Re: [PATCH v2 12/20] mm/mshare: prepare for page table sharing support
From: Jann Horn
Date: Mon Jun 02 2025 - 11:40:18 EST
On Fri, May 30, 2025 at 6:42 PM Anthony Yznaga
<anthony.yznaga@xxxxxxxxxx> wrote:
> On 5/30/25 7:56 AM, Jann Horn wrote:
> > On Fri, Apr 4, 2025 at 4:18 AM Anthony Yznaga <anthony.yznaga@xxxxxxxxxx> wrote:
> >> In preparation for enabling the handling of page faults in an mshare
> >> region provide a way to link an mshare shared page table to a process
> >> page table and otherwise find the actual vma in order to handle a page
> >> fault. Modify the unmap path to ensure that page tables in mshare regions
> >> are unlinked and kept intact when a process exits or an mshare region
> >> is explicitly unmapped.
> >>
> >> Signed-off-by: Khalid Aziz <khalid@xxxxxxxxxx>
> >> Signed-off-by: Matthew Wilcox (Oracle) <willy@xxxxxxxxxxxxx>
> >> Signed-off-by: Anthony Yznaga <anthony.yznaga@xxxxxxxxxx>
> > [...]
> >> diff --git a/mm/memory.c b/mm/memory.c
> >> index db558fe43088..68422b606819 100644
> >> --- a/mm/memory.c
> >> +++ b/mm/memory.c
> > [...]
> >> @@ -259,7 +260,10 @@ static inline void free_p4d_range(struct mmu_gather *tlb, pgd_t *pgd,
> >> next = p4d_addr_end(addr, end);
> >> if (p4d_none_or_clear_bad(p4d))
> >> continue;
> >> - free_pud_range(tlb, p4d, addr, next, floor, ceiling);
> >> + if (unlikely(shared_pud))
> >> + p4d_clear(p4d);
> >> + else
> >> + free_pud_range(tlb, p4d, addr, next, floor, ceiling);
> >> } while (p4d++, addr = next, addr != end);
> >>
> >> start &= PGDIR_MASK;
> > [...]
> >> +static void mshare_vm_op_unmap_page_range(struct mmu_gather *tlb,
> >> + struct vm_area_struct *vma,
> >> + unsigned long addr, unsigned long end,
> >> + struct zap_details *details)
> >> +{
> >> + /*
> >> + * The msharefs vma is being unmapped. Do not unmap pages in the
> >> + * mshare region itself.
> >> + */
> >> +}
> >
> > Unmapping a VMA has three major phases:
> >
> > 1. unlinking the VMA from the VMA tree
> > 2. removing the VMA contents
> > 3. removing unneeded page tables
> >
> > The MM subsystem broadly assumes that after phase 2, no stuff is
> > mapped in the region anymore and therefore changes to the backing file
> > don't need to TLB-flush this VMA anymore, and unlinks the mapping from
> > rmaps and such. If munmap() of an mshare region only removes the
> > mapping of shared page tables in step 3, as implemented here, that
> > means things like TLB flushes won't be able to discover all
> > currently-existing mshare mappings of a host MM through rmap walks.
> >
> > I think it would make more sense to remove the links to shared page
> > tables in step 2 (meaning in mshare_vm_op_unmap_page_range), just like
> > hugetlb does, and not modify free_pgtables().
>
> That makes sense. I'll make this change.

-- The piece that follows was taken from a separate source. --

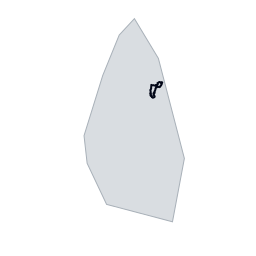 location of Gadette, Dennery, Saint Lucia, rotated 343°
{"feature_id": "8701671B91623550198243", "entity_name": "Gadette", "entity_type": "district", "adm_level": 2, "iso_a3": "LCA", "parent_name": "Saint Lucia", "parent_adm1": "Dennery", "projection": "albers", "projection_center": [-60.911, 13.957], "detail": "fine", "context": "in_parent", "style": "outline", "palette": "ink", "viewbox_px": 256, "rotation_deg": 343, "n_neighbors": 0, "source": "geoboundaries", "source_scale": "gbopen_adm2", "svg_char_len": 2713}
<svg xmlns="http://www.w3.org/2000/svg" viewBox="0 0 256 256"><g transform="rotate(343 128 128)"><path d="M173.0,173.6L143.1,230.7L85.2,194.8L78.6,149.8L83.7,122.5L119.2,70.4L146.8,36.5L166.1,25.3L177.4,70.3L173.0,173.6Z" fill="#d9dde1" stroke="#a8b0b8" stroke-width="1"/><path d="M159.4,102.5L159.2,102.7L159.2,102.9L159.1,103.0L159.1,103.3L159.1,103.5L159.4,103.9L159.4,104.0L159.5,104.0L159.6,103.9L159.8,103.9L159.9,104.0L160.0,104.2L160.0,104.3L160.1,104.5L160.0,104.8L160.0,105.0L159.9,105.0L159.9,105.3L160.0,105.3L160.1,105.5L160.3,105.6L160.5,105.8L160.6,106.0L160.7,106.3L160.8,106.3L161.0,106.3L161.3,106.3L161.5,106.3L161.8,106.2L162.0,106.2L162.3,106.1L162.5,106.0L162.6,105.9L162.6,105.7L162.7,105.4L162.7,105.2L162.5,104.9L162.5,104.7L162.5,104.4L162.4,104.3L162.4,104.2L162.3,103.9L162.5,103.8L162.5,103.7L162.5,103.4L162.4,103.2L162.4,102.9L162.5,102.9L162.8,102.7L163.0,102.6L162.9,102.5L162.9,102.4L162.9,102.2L163.0,102.2L163.2,101.9L163.3,101.7L163.5,101.7L163.9,101.7L164.0,101.6L164.0,101.4L164.1,101.2L164.1,100.9L164.1,100.7L164.3,100.5L164.5,100.4L164.6,100.2L165.1,99.7L165.4,99.4L165.5,99.1L165.6,98.8L165.6,98.7L166.0,98.1L166.3,97.8L166.6,97.7L166.8,97.7L167.0,97.7L167.4,97.3L167.5,97.3L167.7,97.2L168.0,97.2L168.4,97.3L168.5,97.3L168.7,97.5L168.9,97.5L169.0,97.5L169.3,97.6L169.5,97.6L169.6,97.8L169.8,98.0L170.1,97.9L170.3,97.9L170.6,98.0L170.8,97.9L171.0,97.7L171.3,97.4L171.5,97.2L172.0,97.0L172.1,96.9L172.3,96.7L172.5,96.4L172.8,96.2L173.0,95.9L173.0,95.6L173.1,95.4L173.3,95.3L173.3,95.2L173.5,95.0L173.6,94.9L173.8,94.7L174.0,94.5L174.0,94.4L173.9,94.3L173.8,94.2L173.6,94.1L173.4,94.0L173.2,94.1L172.9,94.2L172.7,94.3L172.7,94.2L172.5,93.9L172.4,93.8L172.1,93.8L172.0,93.7L171.9,93.5L171.8,93.4L171.7,93.3L171.5,93.2L171.3,93.2L171.1,93.3L170.9,93.3L170.5,93.4L170.3,93.5L170.2,93.6L169.9,93.7L169.6,93.7L169.6,93.8L169.5,94.0L169.4,94.2L169.3,94.3L169.3,94.7L169.2,94.8L169.1,95.0L168.9,95.1L168.7,95.2L168.4,95.2L168.3,95.3L168.2,95.3L168.1,95.2L167.9,95.1L167.6,95.2L167.2,95.1L167.1,95.3L166.9,95.5L166.7,95.6L166.6,95.4L166.4,95.4L166.2,95.3L165.6,95.1L165.3,94.9L165.2,94.8L165.1,94.7L164.9,94.5L164.5,94.4L164.3,94.4L164.0,94.3L163.9,94.3L163.6,94.2L163.4,94.0L163.3,93.9L163.1,93.7L162.9,93.7L162.6,94.5L162.5,94.9L162.3,95.2L161.7,96.8L161.7,97.0L161.4,97.3L161.3,97.5L161.2,97.6L161.1,97.8L160.9,97.9L160.8,98.0L160.7,98.3L160.5,98.5L160.4,98.5L160.4,98.8L160.4,99.0L160.3,99.3L160.3,99.5L160.3,99.8L160.3,100.0L160.2,100.3L160.1,100.6L159.9,100.7L159.9,100.8L159.8,101.0L160.0,101.2L160.0,101.4L160.0,101.5L159.9,101.6L159.9,101.9L159.8,102.0L159.7,102.0L159.8,102.2L159.8,102.3L159.7,102.4L159.4,102.5Z" fill="none" stroke="#020617" stroke-width="2"/></g></svg>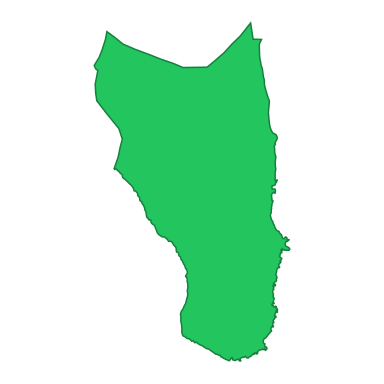 the district of Mrémani, Andjouân, Comoros
{"feature_id": "10938185B83207987774368", "entity_name": "Mrémani", "entity_type": "district", "adm_level": 2, "iso_a3": "COM", "parent_name": "Comoros", "parent_adm1": "Andjouân", "projection": "equal_earth", "projection_center": [44.513, -12.33], "detail": "fine", "context": "isolated", "style": "filled", "palette": "green", "viewbox_px": 384, "rotation_deg": 0, "n_neighbors": 0, "source": "geoboundaries", "source_scale": "gbopen_adm2", "svg_char_len": 6075}
<svg xmlns="http://www.w3.org/2000/svg" viewBox="0 0 384 384"><path d="M106.9,31.6L105.5,39.2L102.0,50.2L99.2,57.2L94.2,65.5L95.7,68.8L97.8,70.7L95.2,84.1L95.7,93.2L96.8,100.8L106.6,113.5L118.9,128.6L122.3,139.1L120.1,147.6L118.1,157.3L114.1,168.7L114.8,169.5L115.6,168.9L116.4,169.1L117.6,170.6L118.7,171.2L120.3,173.3L122.0,174.5L122.3,175.0L122.5,176.9L122.7,177.6L123.7,178.5L125.1,179.4L131.2,185.3L132.4,186.6L132.7,187.3L133.3,188.1L134.2,190.9L135.2,191.0L135.8,191.4L137.1,192.6L137.5,193.4L137.8,195.6L139.4,197.3L140.0,200.4L140.4,201.2L141.1,201.3L141.7,201.9L142.0,203.2L143.4,205.2L144.0,206.4L144.6,208.1L144.9,209.9L146.1,212.4L146.4,215.6L146.8,217.2L147.3,217.7L147.9,218.0L148.2,218.9L149.3,220.1L150.7,220.0L151.3,222.9L152.4,224.0L153.7,224.8L154.7,225.9L157.3,232.6L157.6,233.2L158.9,234.6L161.6,236.6L162.4,236.9L164.1,237.0L165.1,237.4L167.4,239.5L168.7,241.4L171.3,241.4L172.1,242.2L173.6,244.9L175.7,247.2L176.1,248.0L176.3,251.0L176.7,252.1L177.6,252.2L178.4,253.1L179.0,255.8L180.2,256.7L180.7,257.7L181.0,259.5L181.6,260.2L182.3,260.6L182.8,262.2L183.3,262.9L183.6,264.0L184.6,265.2L185.5,268.3L186.5,269.5L187.2,271.1L187.3,272.7L187.2,273.6L185.7,275.6L185.6,276.2L185.8,276.9L186.3,277.2L186.8,277.2L186.9,277.5L187.1,278.9L187.2,282.1L187.8,283.6L187.8,287.6L187.6,289.0L187.3,290.0L187.3,291.5L187.7,293.2L187.6,295.9L186.4,300.2L185.7,303.3L183.8,306.8L183.3,308.4L181.5,311.1L180.5,313.8L180.6,315.5L180.9,316.5L180.8,321.2L181.4,323.5L182.0,329.7L181.7,331.1L182.1,333.6L182.8,335.5L183.2,335.9L183.8,336.3L184.9,336.6L186.8,338.3L187.5,338.6L188.8,338.7L190.8,340.1L191.6,341.2L192.5,341.1L193.2,340.6L193.9,341.5L194.4,342.6L195.1,342.7L196.1,342.2L198.7,344.1L200.1,344.9L201.5,345.3L206.8,348.8L208.4,348.9L216.0,354.3L217.4,354.3L218.5,355.1L219.9,355.3L220.9,356.8L221.3,357.0L221.8,357.0L222.0,357.3L222.5,357.4L223.7,358.4L229.0,360.7L229.4,360.7L230.3,359.6L231.0,358.3L231.6,357.6L232.1,357.7L232.5,358.1L232.5,359.5L232.8,359.9L235.2,360.6L235.9,359.9L237.0,359.8L237.5,359.5L237.7,359.2L238.0,359.2L238.4,359.2L238.9,359.8L239.0,360.4L239.5,360.9L240.6,361.0L240.7,360.4L239.9,359.3L240.8,358.2L241.4,357.8L242.7,357.3L244.3,357.2L245.4,356.4L247.0,357.9L248.1,358.1L248.6,357.4L251.2,356.0L252.7,354.3L253.6,353.7L253.7,354.4L254.0,354.4L254.6,352.9L255.9,352.9L256.1,353.9L256.3,354.0L257.5,353.5L257.8,353.0L257.7,352.8L257.1,352.6L257.0,352.4L258.3,351.0L258.9,350.6L259.2,350.0L261.3,349.8L262.5,349.1L262.9,349.5L263.4,349.6L264.6,349.0L264.8,349.2L265.3,350.4L265.5,350.4L266.1,349.6L266.7,349.3L266.9,348.9L266.8,347.8L266.4,347.0L265.7,346.9L265.2,347.1L264.9,346.7L264.6,345.0L265.0,344.0L263.8,343.4L263.4,342.8L263.3,341.4L263.6,339.8L264.0,338.9L266.1,337.6L267.5,335.6L270.6,331.8L271.5,331.3L271.5,330.7L271.1,330.0L270.9,328.6L271.3,327.1L272.1,326.7L272.5,326.9L273.0,326.3L273.2,326.6L273.4,326.1L273.4,325.9L272.8,325.7L272.7,325.4L272.8,325.2L272.7,323.1L273.1,322.7L273.6,322.7L273.9,322.2L273.2,321.0L273.1,320.3L274.1,319.3L274.3,318.9L274.3,318.4L275.1,318.0L275.4,317.5L275.9,317.4L276.0,316.8L275.7,316.1L274.7,316.1L274.6,315.2L275.9,312.1L276.3,312.0L277.0,312.4L277.4,312.2L277.4,311.5L276.3,311.0L276.2,310.6L276.5,310.3L277.4,310.2L277.5,309.5L277.0,309.2L276.9,308.2L276.1,308.1L276.2,306.5L275.8,306.3L275.3,306.3L274.2,306.9L273.9,306.7L273.5,305.9L272.8,305.8L272.0,305.1L271.8,304.6L272.0,304.1L272.4,303.9L273.4,304.0L274.0,303.6L274.1,303.1L272.8,303.0L274.2,298.6L274.1,298.0L273.2,297.4L273.4,294.9L273.2,293.7L272.7,292.1L272.6,290.7L273.2,290.0L273.8,289.6L273.8,289.3L273.4,288.3L273.8,287.5L273.8,287.0L272.9,286.3L272.9,286.0L273.8,285.5L274.8,285.8L275.3,285.7L275.5,285.0L275.3,284.4L273.8,284.5L273.5,284.2L273.5,283.6L275.3,281.7L276.1,281.3L276.5,280.5L276.2,279.2L276.9,278.2L277.0,277.4L276.6,276.7L276.5,275.6L275.8,274.9L275.7,274.4L276.2,273.5L277.0,269.0L277.3,268.4L278.2,268.0L278.5,267.5L279.0,267.3L279.5,267.5L279.6,267.0L278.5,265.7L279.0,264.7L279.1,264.0L279.3,263.6L280.1,263.1L280.8,262.3L280.8,261.6L280.0,261.5L280.0,261.1L280.7,260.7L280.9,260.1L281.7,259.0L281.7,258.4L280.8,257.6L280.1,257.4L279.9,256.3L279.5,256.1L280.2,254.8L280.3,253.5L280.6,253.0L281.3,253.0L281.7,252.8L281.8,252.4L281.4,251.6L281.1,250.8L281.1,249.6L281.7,249.5L282.2,250.4L282.5,249.8L282.1,249.0L282.3,248.7L283.1,249.6L283.8,249.6L284.0,250.0L284.3,249.9L284.5,250.1L285.7,250.1L286.4,250.5L287.3,250.2L288.7,250.3L289.4,249.9L289.8,249.2L289.3,248.2L288.9,247.7L285.7,246.0L285.2,244.6L285.4,242.9L286.1,241.4L287.5,241.4L288.4,240.4L288.8,240.2L288.9,239.6L287.2,239.8L286.9,239.5L287.0,238.1L286.0,237.0L285.3,237.0L284.6,238.1L284.1,238.6L283.2,238.6L282.7,238.2L282.2,237.0L281.4,234.6L280.7,234.2L279.9,233.4L279.0,231.4L277.2,230.7L276.7,230.3L275.6,228.7L274.9,227.3L274.2,225.1L273.3,223.7L272.8,221.6L271.8,220.2L271.4,219.5L270.6,216.5L270.4,214.7L270.7,213.8L271.2,212.8L271.3,211.1L271.2,210.1L271.5,209.0L271.6,208.2L271.4,207.8L271.8,206.1L271.9,204.4L272.2,203.3L272.9,201.6L272.9,200.8L272.2,200.8L272.0,200.7L272.0,199.0L271.6,196.9L271.6,195.1L271.8,194.1L273.4,192.3L274.7,192.9L274.8,193.3L275.0,193.3L275.2,192.8L275.0,192.3L275.5,191.0L275.2,189.4L274.6,188.9L272.6,189.2L272.1,188.8L272.0,186.5L272.2,185.8L272.6,185.6L273.7,185.7L275.2,184.8L275.4,183.4L276.3,182.4L276.6,181.9L276.6,181.5L277.1,180.8L277.1,180.0L276.7,180.0L275.9,180.9L275.4,181.0L275.1,180.4L275.1,178.5L275.2,177.8L275.1,172.8L275.8,169.3L275.2,164.8L275.3,161.3L275.9,156.8L274.8,153.3L274.4,145.6L275.3,144.5L275.4,143.6L275.1,142.8L275.5,141.9L276.8,139.7L277.3,138.2L277.2,137.4L276.8,136.1L276.3,135.1L275.6,134.4L272.5,132.8L270.5,128.5L269.7,125.3L268.8,117.8L268.4,112.2L269.4,101.9L269.2,100.4L267.9,97.2L265.0,87.4L264.4,84.2L264.3,79.9L263.5,77.2L262.3,68.5L261.1,65.4L260.5,61.4L260.0,59.2L259.6,55.7L259.3,44.7L259.6,43.4L260.6,41.5L261.5,39.4L253.1,39.2L250.6,23.0L240.1,36.2L231.9,44.1L224.2,52.6L212.6,62.7L207.0,67.2L182.9,67.5L173.5,63.5L160.9,59.2L149.4,54.6L135.3,49.4L123.0,44.1L114.0,36.8L106.9,31.6Z" fill="#22c55e" stroke="#15803d" stroke-width="1.5"/></svg>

Related: I think there needs to be a strategy for preventing walking
of mshare host page tables through an mshare VMA by codepaths relying
on MM/VMA locks, because those locks won't have an effect on the
underlying host MM. For example, I think the only reason fork() is
safe with your proposal is that copy_page_range() skips shared VMAs,
and I think non-fast get_user_pages() could maybe hit use-after-free
of page tables or such?
I guess the only clean strategy for that is to ensure that all
locking-based page table walking code does a check for "is this an
mshare VMA?" and, if yes, either bails immediately or takes extra
locks on the host MM (which could get messy).